Flippancy aside, while I wait for the coin of fate to flip, I've begun an outloud reading of the work. I tell my students constantly to read their papers out loud, and you know what? It is the best advice I can give them. Not only do you note things that are proofreading mistakes, but you also hear how your work will actually sound to others. Rhythm is important!

A more honest assessment of the work as I am reading it is surfacing, as opposed to just finished euphoria, or the doldrums of proofing. There are parts of it that shine, that are really, really good! And there are parts of it that have great potential. The first three chapters are very good and descriptive.

However, parts of it feel rushed to me, almost like the writer needs permission to linger in the margins, rather than relentlessly pushing the plot. I feel that lingering would be up to an editor's discretion.

It seems a lot like the kind of thing that does get published in YA, based on the amount of reading I've been doing. My work is no better or worse than most of the books I'm seeing. The main characters are compelling and interesting. So, bottom line: It's publishable. It can be improved. I hope it's marketable.

Meanwhile, I'm going to continue writing along my plan. Even though I'm not paid yet, I'm a writer, and I'll do what writers do: take some time to do some more polishing, and then get on to the next things.

Well, tonight is the night class, so I'd best do a couple of corrections I remembered while drifting off to sleep, and get down to some work at my other job.

Catherine

[identity profile] kurtoons.livejournal.com 2007-09-25 09:42 pm (UTC)(link)
Reading Aloud. I just got that advice the other day on Street Prophets, a blog community I belong to. I did a post there this weekend about the infamous passage in 1 Timothy (http://www.streetprophets.com/story/2007/9/23/144128/885) which is often used to justify the prohibition against women clergy. So this is a controversial passage to begin with. I knew that in commenting on it, I would have to tread carefully. I scanned over the post looking for typos. And, naturally, I missed one.

There's a verse in the passage where Paul says that "women will be saved through childbirth". I typed it as "women will be shaved through childbirth".

Needless to say, I got a few comments about that.

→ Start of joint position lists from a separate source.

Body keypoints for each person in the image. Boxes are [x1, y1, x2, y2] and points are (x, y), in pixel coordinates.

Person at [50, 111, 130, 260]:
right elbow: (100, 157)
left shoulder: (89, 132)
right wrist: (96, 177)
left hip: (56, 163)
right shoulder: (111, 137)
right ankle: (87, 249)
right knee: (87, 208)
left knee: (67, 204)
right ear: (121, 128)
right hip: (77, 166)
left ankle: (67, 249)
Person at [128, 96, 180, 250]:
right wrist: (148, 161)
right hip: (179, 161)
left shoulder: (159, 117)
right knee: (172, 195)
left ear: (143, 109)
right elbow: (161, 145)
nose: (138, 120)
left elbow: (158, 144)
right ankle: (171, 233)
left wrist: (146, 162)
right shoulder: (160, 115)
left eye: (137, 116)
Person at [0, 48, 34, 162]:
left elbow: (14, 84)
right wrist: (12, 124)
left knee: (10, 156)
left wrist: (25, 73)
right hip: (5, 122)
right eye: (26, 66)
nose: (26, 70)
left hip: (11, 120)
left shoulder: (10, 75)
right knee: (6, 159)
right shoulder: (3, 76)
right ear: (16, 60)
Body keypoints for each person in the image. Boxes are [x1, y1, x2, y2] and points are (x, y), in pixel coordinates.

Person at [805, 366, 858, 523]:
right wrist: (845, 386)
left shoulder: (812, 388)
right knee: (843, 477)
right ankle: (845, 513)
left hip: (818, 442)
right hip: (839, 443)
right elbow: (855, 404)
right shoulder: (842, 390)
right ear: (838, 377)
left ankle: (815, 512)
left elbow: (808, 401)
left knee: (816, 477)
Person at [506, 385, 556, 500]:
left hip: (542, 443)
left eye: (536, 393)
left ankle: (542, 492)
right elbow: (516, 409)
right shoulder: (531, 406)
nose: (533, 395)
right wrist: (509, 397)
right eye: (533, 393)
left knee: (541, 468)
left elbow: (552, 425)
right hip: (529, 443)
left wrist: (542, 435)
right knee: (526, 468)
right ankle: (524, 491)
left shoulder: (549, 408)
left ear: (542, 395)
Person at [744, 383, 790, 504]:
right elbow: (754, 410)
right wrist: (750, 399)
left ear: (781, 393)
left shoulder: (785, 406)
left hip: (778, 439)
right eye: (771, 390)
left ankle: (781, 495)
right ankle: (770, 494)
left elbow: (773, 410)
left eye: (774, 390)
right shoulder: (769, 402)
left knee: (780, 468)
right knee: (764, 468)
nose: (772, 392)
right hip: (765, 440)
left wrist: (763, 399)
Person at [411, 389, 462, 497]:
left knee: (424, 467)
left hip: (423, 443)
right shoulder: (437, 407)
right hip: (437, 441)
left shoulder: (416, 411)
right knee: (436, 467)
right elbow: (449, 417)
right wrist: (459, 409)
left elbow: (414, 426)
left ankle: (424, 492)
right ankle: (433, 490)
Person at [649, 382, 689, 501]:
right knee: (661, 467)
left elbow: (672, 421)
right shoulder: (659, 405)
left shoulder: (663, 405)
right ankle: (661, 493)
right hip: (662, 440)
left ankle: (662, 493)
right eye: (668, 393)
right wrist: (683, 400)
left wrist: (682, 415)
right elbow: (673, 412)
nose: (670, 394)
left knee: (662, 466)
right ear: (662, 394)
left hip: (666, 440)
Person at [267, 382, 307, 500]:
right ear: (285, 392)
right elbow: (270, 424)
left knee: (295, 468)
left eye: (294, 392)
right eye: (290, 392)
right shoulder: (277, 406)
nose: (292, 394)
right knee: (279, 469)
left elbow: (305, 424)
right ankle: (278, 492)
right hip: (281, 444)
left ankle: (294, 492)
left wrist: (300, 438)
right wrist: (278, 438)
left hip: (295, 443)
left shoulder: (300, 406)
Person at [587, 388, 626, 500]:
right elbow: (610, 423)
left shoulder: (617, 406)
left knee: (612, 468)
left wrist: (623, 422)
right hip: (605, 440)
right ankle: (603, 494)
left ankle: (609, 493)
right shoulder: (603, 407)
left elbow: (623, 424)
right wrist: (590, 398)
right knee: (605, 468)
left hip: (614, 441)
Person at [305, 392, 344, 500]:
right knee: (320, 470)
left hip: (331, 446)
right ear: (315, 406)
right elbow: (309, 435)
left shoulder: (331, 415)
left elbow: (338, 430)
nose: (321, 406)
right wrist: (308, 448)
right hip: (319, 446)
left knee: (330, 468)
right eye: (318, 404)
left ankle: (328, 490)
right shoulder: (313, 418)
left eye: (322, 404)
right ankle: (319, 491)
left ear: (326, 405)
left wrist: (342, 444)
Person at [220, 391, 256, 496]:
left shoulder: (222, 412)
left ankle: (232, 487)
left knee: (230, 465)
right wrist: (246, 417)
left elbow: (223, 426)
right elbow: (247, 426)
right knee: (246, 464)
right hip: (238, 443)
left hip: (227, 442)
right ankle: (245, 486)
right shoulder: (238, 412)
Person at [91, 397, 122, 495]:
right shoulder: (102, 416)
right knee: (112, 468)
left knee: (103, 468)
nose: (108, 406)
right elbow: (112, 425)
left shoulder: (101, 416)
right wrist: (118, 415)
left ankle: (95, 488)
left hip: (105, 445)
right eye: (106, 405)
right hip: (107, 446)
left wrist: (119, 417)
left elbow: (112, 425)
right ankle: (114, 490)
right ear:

One of the kinder ones said: "Think of it as your Amish-like "mistake for god"--the error that shows you weren't trying, full of hubris, to be perfect...."

Yep I agree.........

[identity profile] dracschick.livejournal.com 2007-09-26 12:06 am (UTC)(link)
I read my stuff out loud too.

good luck with your classes!

[identity profile] erised1810.livejournal.com 2007-09-26 11:51 am (UTC)(link)
well...its' agood tip. but i make too many mistakes when simultaneously feeling the braille and reading it out loud. It sort of hampers things for some reason. it might be a sign that i shoudl make myself more used to itand get abeter flow. Fo now i'm using my speech software though. it's the nicest most natural voice i've heard in all those years of using this kind of software. there might be bette ones but this-one is fine for me. Sometimes i stop and check the actual narrative pattern byrepeating it in my head.
but it does help wit hdistancingy ourself from what you've written.